> _WHAT IS EXPECTED_: Copy the text of every row below line by line, keeping each character, spelling, and line break unchanged.

> _PROVIDED ENTRIES_:
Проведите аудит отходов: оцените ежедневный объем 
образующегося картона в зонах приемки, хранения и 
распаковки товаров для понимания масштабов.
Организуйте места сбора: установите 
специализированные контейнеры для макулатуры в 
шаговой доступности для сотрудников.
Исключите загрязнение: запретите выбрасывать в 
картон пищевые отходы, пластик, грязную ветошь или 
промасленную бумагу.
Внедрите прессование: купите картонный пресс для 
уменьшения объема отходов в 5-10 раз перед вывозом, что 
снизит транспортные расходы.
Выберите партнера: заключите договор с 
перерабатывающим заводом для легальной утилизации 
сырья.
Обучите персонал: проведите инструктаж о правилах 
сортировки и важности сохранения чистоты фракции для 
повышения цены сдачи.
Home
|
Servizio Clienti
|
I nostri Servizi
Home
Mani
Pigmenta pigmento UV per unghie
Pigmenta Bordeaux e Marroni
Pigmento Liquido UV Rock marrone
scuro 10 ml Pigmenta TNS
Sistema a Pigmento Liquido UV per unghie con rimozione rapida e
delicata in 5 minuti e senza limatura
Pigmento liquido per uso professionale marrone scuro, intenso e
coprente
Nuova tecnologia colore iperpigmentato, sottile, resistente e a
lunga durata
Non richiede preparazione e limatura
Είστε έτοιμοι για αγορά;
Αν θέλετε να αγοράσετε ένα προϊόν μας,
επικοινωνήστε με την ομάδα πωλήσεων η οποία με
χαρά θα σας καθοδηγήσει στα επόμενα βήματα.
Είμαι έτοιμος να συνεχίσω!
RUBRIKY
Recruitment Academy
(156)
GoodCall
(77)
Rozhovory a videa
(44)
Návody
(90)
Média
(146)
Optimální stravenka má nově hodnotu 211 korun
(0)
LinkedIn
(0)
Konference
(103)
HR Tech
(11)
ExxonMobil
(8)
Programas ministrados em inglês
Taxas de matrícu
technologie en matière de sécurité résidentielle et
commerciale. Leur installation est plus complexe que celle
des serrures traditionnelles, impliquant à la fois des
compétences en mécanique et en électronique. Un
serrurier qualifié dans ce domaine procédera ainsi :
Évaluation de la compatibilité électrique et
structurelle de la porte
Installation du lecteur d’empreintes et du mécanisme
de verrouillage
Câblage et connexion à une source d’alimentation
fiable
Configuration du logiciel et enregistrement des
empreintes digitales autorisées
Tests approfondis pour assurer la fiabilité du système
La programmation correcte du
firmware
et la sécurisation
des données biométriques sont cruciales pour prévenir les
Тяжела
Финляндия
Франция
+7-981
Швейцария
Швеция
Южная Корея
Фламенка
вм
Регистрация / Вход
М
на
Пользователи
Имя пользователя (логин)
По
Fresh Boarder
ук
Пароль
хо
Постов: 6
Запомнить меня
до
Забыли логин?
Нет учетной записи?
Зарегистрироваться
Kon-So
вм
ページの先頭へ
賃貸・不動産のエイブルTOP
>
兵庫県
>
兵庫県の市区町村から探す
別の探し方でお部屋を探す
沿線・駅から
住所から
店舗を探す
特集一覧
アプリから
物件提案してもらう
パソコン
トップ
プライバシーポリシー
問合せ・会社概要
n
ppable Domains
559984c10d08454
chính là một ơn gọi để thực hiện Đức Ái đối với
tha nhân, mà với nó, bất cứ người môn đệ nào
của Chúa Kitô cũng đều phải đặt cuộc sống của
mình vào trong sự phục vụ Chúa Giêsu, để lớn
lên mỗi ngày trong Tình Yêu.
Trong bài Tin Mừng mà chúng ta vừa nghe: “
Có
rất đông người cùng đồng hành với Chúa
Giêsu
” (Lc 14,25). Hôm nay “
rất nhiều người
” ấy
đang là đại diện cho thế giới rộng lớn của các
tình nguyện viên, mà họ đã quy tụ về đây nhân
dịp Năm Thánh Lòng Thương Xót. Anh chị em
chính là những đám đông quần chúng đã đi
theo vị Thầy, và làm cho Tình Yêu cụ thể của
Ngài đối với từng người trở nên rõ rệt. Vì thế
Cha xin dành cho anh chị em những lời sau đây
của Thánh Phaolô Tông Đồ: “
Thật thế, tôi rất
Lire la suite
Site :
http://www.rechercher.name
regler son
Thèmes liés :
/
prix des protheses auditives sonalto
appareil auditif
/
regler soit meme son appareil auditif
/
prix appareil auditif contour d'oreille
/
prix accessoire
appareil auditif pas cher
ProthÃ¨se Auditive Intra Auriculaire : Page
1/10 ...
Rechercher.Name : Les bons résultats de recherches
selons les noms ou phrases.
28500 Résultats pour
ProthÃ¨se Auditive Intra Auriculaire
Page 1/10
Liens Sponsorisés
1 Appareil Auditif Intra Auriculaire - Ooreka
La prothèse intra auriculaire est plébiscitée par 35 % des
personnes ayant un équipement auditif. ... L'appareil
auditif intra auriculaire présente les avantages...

> _FINISHED EXERCISE_:
Проведите аудит отходов: оцените ежедневный объем 
образующегося картона в зонах приемки, хранения и 
распаковки товаров для понимания масштабов.
Организуйте места сбора: установите 
специализированные контейнеры для макулатуры в 
шаговой доступности для сотрудников.
Исключите загрязнение: запретите выбрасывать в 
картон пищевые отходы, пластик, грязную ветошь или 
промасленную бумагу.
Внедрите прессование: купите картонный пресс для 
уменьшения объема отходов в 5-10 раз перед вывозом, что 
снизит транспортные расходы.
Выберите партнера: заключите договор с 
перерабатывающим заводом для легальной утилизации 
сырья.
Обучите персонал: проведите инструктаж о правилах 
сортировки и важности сохранения чистоты фракции для 
повышения цены сдачи.
Home
|
Servizio Clienti
|
I nostri Servizi
Home
Mani
Pigmenta pigmento UV per unghie
Pigmenta Bordeaux e Marroni
Pigmento Liquido UV Rock marrone
scuro 10 ml Pigmenta TNS
Sistema a Pigmento Liquido UV per unghie con rimozione rapida e
delicata in 5 minuti e senza limatura
Pigmento liquido per uso professionale marrone scuro, intenso e
coprente
Nuova tecnologia colore iperpigmentato, sottile, resistente e a
lunga durata
Non richiede preparazione e limatura
Είστε έτοιμοι για αγορά;
Αν θέλετε να αγοράσετε ένα προϊόν μας,
επικοινωνήστε με την ομάδα πωλήσεων η οποία με
χαρά θα σας καθοδηγήσει στα επόμενα βήματα.
Είμαι έτοιμος να συνεχίσω!
RUBRIKY
Recruitment Academy
(156)
GoodCall
(77)
Rozhovory a videa
(44)
Návody
(90)
Média
(146)
Optimální stravenka má nově hodnotu 211 korun
(0)
LinkedIn
(0)
Konference
(103)
HR Tech
(11)
ExxonMobil
(8)
Programas ministrados em inglês
Taxas de matrícu
technologie en matière de sécurité résidentielle et
commerciale. Leur installation est plus complexe que celle
des serrures traditionnelles, impliquant à la fois des
compétences en mécanique et en électronique. Un
serrurier qualifié dans ce domaine procédera ainsi :
Évaluation de la compatibilité électrique et
structurelle de la porte
Installation du lecteur d’empreintes et du mécanisme
de verrouillage
Câblage et connexion à une source d’alimentation
fiable
Configuration du logiciel et enregistrement des
empreintes digitales autorisées
Tests approfondis pour assurer la fiabilité du système
La programmation correcte du
firmware
et la sécurisation
des données biométriques sont cruciales pour prévenir les
Тяжела
Финляндия
Франция
+7-981
Швейцария
Швеция
Южная Корея
Фламенка
вм
Регистрация / Вход
М
на
Пользователи
Имя пользователя (логин)
По
Fresh Boarder
ук
Пароль
хо
Постов: 6
Запомнить меня
до
Забыли логин?
Нет учетной записи?
Зарегистрироваться
Kon-So
вм
ページの先頭へ
賃貸・不動産のエイブルTOP
>
兵庫県
>
兵庫県の市区町村から探す
別の探し方でお部屋を探す
沿線・駅から
住所から
店舗を探す
特集一覧
アプリから
物件提案してもらう
パソコン
トップ
プライバシーポリシー
問合せ・会社概要
n
ppable Domains
559984c10d08454
chính là một ơn gọi để thực hiện Đức Ái đối với
tha nhân, mà với nó, bất cứ người môn đệ nào
của Chúa Kitô cũng đều phải đặt cuộc sống của
mình vào trong sự phục vụ Chúa Giêsu, để lớn
lên mỗi ngày trong Tình Yêu.
Trong bài Tin Mừng mà chúng ta vừa nghe: “
Có
rất đông người cùng đồng hành với Chúa
Giêsu
” (Lc 14,25). Hôm nay “
rất nhiều người
” ấy
đang là đại diện cho thế giới rộng lớn của các
tình nguyện viên, mà họ đã quy tụ về đây nhân
dịp Năm Thánh Lòng Thương Xót. Anh chị em
chính là những đám đông quần chúng đã đi
theo vị Thầy, và làm cho Tình Yêu cụ thể của
Ngài đối với từng người trở nên rõ rệt. Vì thế
Cha xin dành cho anh chị em những lời sau đây
của Thánh Phaolô Tông Đồ: “
Thật thế, tôi rất
Lire la suite
Site :
http://www.rechercher.name
regler son
Thèmes liés :
/
prix des protheses auditives sonalto
appareil auditif
/
regler soit meme son appareil auditif
/
prix appareil auditif contour d'oreille
/
prix accessoire
appareil auditif pas cher
ProthÃ¨se Auditive Intra Auriculaire : Page
1/10 ...
Rechercher.Name : Les bons résultats de recherches
selons les noms ou phrases.
28500 Résultats pour
ProthÃ¨se Auditive Intra Auriculaire
Page 1/10
Liens Sponsorisés
1 Appareil Auditif Intra Auriculaire - Ooreka
La prothèse intra auriculaire est plébiscitée par 35 % des
personnes ayant un équipement auditif. ... L'appareil
auditif intra auriculaire présente les avantages...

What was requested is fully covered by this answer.